By BRIAN FALLOW
The economy ended 2003 with a good head of steam up, but economists expect it to lose momentum as this year goes on.
Gross domestic product, a measure of economic output, grew 0.8 per cent in the December quarter, making 4.4 per cent for the year, Statistics New Zealand said yesterday. That was at the high end of market expectations and only fractionally below the 0.9 per cent the Reserve Bank forecast.
Growth was propelled by household spending (up 2 per cent for the quarter, the strongest since March 1996) and business investment. Spending on plant and Machinery rose 3.1 per cent in the quarter, making 6.6 per cent for the year.
Growth was underpinned by immigration. The population grew 1.4 per cent last year, the strongest gain for five years.
But even on a per capita basis GDP grew a still-respectable 2.9 per cent.
The growth was broad-based. Every sector expanded except for manufacturing, which recorded a 0.5 per cent fall, following two quarters of strong growth.
But the latest consensus forecasts compiled by the New Zealand Institute of Economic Research, released on Thursday, found that forecasters on average expect growth to slow to 2.5 per cent in the coming March year.
The housing sector has been one of the engines of growth over the past year but seems to be coming off the boil. Turnover in the housing market peaked last October.
Investment in new housing rose 20 per cent over the past year, but although it maintained its high level there was almost no increase in building activity between the September and December quarters.
Agriculture was one of the main drivers of growth last year but drought is expected to take a toll of agricultural production over the year ahead.

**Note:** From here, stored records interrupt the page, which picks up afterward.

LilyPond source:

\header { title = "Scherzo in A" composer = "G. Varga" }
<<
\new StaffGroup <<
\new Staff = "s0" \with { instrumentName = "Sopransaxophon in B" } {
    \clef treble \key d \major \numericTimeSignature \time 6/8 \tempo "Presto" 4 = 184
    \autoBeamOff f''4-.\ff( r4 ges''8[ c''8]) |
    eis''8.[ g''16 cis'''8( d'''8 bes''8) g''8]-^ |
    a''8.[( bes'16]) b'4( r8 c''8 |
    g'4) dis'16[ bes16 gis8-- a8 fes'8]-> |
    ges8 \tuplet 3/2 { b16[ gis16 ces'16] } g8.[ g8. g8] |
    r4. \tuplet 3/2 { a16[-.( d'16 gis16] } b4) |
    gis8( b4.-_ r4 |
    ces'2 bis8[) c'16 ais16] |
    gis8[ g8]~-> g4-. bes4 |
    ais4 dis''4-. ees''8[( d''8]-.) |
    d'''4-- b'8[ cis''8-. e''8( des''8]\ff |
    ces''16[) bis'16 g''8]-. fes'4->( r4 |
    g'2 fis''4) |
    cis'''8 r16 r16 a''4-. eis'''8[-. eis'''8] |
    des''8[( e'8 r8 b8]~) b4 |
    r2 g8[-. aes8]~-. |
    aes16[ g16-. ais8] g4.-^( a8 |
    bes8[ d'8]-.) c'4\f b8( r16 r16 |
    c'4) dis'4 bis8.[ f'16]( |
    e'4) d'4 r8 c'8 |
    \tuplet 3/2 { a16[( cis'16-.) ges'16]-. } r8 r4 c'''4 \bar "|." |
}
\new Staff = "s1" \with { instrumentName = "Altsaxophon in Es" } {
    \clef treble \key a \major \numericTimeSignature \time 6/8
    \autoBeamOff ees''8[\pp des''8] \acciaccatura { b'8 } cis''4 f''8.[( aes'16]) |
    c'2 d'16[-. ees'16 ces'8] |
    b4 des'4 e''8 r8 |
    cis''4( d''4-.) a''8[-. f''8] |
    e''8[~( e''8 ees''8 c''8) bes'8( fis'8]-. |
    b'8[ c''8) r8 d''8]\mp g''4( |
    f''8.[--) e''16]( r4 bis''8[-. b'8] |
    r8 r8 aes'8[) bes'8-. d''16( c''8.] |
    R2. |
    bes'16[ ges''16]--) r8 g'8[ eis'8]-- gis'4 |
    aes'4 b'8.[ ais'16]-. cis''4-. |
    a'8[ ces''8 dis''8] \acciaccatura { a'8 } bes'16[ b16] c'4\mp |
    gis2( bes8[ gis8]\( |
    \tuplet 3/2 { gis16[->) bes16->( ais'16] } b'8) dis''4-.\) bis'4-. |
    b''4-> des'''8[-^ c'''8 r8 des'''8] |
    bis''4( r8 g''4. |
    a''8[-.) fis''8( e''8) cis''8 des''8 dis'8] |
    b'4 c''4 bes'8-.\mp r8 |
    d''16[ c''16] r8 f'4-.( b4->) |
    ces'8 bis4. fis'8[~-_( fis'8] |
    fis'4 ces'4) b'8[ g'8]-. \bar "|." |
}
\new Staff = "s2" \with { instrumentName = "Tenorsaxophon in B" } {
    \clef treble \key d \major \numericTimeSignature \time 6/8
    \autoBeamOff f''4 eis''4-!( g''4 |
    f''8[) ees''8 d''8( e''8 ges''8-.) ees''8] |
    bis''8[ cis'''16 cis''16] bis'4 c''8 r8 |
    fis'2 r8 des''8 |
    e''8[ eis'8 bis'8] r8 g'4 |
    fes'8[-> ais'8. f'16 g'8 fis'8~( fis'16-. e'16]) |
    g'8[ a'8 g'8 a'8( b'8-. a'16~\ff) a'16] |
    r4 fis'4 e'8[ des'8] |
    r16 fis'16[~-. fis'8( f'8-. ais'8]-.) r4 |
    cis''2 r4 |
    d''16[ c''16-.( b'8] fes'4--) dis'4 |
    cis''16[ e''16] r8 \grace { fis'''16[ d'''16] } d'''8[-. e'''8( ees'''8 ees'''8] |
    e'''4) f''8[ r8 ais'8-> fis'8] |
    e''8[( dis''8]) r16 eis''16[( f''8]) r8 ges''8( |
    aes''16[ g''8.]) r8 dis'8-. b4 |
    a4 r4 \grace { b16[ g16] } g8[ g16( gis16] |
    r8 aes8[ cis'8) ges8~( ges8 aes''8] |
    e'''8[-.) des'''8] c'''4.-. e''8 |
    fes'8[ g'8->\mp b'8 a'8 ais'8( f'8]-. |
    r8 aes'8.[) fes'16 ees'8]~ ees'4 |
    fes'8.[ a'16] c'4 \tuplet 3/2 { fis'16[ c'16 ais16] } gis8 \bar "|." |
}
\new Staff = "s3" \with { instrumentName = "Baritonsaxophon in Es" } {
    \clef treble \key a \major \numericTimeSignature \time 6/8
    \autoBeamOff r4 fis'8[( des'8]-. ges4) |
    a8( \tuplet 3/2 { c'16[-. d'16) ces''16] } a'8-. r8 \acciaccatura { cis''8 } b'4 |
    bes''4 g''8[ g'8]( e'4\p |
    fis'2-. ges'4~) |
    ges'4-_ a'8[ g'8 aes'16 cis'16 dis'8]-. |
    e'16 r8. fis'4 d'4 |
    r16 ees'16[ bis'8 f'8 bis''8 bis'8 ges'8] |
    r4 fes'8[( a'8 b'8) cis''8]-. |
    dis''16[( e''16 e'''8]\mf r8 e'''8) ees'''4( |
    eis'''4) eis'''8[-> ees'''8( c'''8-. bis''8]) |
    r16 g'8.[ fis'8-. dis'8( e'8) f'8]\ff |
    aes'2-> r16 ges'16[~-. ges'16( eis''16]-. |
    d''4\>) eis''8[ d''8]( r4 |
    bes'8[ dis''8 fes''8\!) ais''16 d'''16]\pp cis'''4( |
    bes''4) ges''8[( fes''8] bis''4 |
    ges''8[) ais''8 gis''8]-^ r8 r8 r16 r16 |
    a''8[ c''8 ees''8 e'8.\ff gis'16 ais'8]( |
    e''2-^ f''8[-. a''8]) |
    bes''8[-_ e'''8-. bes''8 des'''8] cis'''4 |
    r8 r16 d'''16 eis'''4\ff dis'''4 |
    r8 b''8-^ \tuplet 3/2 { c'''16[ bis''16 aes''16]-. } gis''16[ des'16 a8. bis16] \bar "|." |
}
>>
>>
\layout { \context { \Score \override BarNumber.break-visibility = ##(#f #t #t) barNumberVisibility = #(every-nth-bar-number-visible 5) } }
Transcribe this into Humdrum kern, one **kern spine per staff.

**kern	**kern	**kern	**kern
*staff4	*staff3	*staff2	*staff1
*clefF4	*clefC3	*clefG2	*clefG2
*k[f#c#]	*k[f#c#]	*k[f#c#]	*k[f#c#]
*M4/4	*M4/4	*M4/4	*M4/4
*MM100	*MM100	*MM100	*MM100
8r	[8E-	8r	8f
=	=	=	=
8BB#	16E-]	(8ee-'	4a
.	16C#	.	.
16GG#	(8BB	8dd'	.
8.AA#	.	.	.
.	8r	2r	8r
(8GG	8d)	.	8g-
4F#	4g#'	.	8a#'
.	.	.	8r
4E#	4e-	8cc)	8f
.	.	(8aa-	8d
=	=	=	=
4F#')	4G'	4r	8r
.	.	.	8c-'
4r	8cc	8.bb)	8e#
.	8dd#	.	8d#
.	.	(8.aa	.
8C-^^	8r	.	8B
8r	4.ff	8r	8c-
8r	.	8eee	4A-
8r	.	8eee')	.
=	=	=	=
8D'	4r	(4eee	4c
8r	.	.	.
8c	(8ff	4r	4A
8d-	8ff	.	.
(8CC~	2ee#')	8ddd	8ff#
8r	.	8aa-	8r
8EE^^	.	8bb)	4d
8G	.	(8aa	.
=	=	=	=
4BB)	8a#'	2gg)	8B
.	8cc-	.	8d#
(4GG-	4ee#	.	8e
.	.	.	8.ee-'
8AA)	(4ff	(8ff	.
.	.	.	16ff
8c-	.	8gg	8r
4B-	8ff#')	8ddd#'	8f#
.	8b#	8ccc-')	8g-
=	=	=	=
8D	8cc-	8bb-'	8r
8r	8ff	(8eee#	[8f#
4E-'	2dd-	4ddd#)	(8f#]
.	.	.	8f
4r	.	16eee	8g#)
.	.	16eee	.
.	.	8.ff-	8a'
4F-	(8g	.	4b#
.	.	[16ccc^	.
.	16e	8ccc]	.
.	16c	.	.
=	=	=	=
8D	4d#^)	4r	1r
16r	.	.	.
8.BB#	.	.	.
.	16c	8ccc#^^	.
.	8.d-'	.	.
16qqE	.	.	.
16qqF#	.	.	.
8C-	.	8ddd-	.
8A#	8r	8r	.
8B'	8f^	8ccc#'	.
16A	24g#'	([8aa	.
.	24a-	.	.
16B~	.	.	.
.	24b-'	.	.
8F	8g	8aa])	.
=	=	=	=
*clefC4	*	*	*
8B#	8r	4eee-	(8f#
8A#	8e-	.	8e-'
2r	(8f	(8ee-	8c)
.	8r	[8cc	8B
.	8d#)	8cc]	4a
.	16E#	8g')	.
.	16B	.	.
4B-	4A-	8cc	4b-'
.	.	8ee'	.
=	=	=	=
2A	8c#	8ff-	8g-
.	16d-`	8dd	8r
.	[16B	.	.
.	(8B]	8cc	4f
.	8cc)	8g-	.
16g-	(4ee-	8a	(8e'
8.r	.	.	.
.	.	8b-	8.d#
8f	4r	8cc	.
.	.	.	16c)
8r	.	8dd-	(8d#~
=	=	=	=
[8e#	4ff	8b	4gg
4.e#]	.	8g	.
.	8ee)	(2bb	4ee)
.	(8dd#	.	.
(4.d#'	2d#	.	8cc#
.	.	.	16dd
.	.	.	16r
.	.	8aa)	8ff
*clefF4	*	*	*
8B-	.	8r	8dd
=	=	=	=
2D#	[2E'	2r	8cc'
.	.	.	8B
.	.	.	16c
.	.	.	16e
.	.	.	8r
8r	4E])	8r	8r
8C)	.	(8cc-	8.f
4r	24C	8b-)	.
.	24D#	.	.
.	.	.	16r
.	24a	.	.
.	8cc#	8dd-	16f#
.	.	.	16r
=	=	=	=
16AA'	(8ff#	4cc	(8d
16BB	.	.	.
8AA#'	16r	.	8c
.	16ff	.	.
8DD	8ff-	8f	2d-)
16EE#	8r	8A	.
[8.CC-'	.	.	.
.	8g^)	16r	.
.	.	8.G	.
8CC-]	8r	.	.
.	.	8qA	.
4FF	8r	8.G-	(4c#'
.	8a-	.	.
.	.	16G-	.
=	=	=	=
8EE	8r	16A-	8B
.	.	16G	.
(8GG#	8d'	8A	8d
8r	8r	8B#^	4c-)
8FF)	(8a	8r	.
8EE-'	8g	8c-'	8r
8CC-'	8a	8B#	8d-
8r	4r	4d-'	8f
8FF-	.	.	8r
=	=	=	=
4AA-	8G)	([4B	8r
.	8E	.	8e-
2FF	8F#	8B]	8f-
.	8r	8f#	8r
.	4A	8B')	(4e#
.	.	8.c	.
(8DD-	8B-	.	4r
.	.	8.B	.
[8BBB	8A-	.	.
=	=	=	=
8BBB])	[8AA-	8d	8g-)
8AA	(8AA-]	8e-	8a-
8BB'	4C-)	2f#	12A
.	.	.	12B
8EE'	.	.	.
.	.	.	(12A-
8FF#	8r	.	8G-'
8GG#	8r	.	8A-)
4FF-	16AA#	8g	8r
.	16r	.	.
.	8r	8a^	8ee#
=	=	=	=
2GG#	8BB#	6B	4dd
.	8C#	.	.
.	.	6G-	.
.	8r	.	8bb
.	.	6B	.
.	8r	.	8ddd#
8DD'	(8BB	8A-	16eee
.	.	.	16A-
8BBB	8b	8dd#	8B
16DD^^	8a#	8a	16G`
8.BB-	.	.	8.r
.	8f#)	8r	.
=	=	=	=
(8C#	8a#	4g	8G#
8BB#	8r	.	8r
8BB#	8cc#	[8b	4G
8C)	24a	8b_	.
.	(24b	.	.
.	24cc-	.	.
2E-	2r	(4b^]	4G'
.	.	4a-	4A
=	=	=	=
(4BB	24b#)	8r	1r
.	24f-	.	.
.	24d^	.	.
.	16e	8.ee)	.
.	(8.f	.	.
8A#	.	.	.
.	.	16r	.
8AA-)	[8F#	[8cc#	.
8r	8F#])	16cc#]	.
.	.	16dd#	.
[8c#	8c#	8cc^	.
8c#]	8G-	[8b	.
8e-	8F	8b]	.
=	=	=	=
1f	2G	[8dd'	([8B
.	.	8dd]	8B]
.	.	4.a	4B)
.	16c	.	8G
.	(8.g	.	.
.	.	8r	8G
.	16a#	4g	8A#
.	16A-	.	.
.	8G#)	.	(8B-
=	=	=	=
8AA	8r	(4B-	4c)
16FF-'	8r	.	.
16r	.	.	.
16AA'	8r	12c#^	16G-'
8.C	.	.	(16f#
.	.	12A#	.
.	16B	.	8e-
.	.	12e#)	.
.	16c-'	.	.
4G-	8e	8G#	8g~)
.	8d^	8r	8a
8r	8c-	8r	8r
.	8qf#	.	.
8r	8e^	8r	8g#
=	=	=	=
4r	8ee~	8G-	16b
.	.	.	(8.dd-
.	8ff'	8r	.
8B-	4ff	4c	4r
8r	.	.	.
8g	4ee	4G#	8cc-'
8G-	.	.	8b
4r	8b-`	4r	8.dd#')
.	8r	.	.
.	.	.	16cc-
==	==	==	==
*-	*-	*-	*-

Deutsche Bank chief economist Ulf Schoefisch said that non-farm GDP increased at an annualised rate of only 2.6 per cent in the second half of last year. Then there are the effects, incalculable at this stage, of the war in Iraq on the frail United States and world economy.
Bank of New Zealand's economists add to the list of reasons for expecting a slowdown:
* Recent falls in business and consumer confidence.
* The impact of a rising exchange rate.
* An expected slowdown in tourism growth in the wake not only of the war but the SARS virus.
* The adverse impact of rising electricity prices.
A majority of economic forecasters expect the Reserve Bank to cut interest rates, but not before June at the earliest.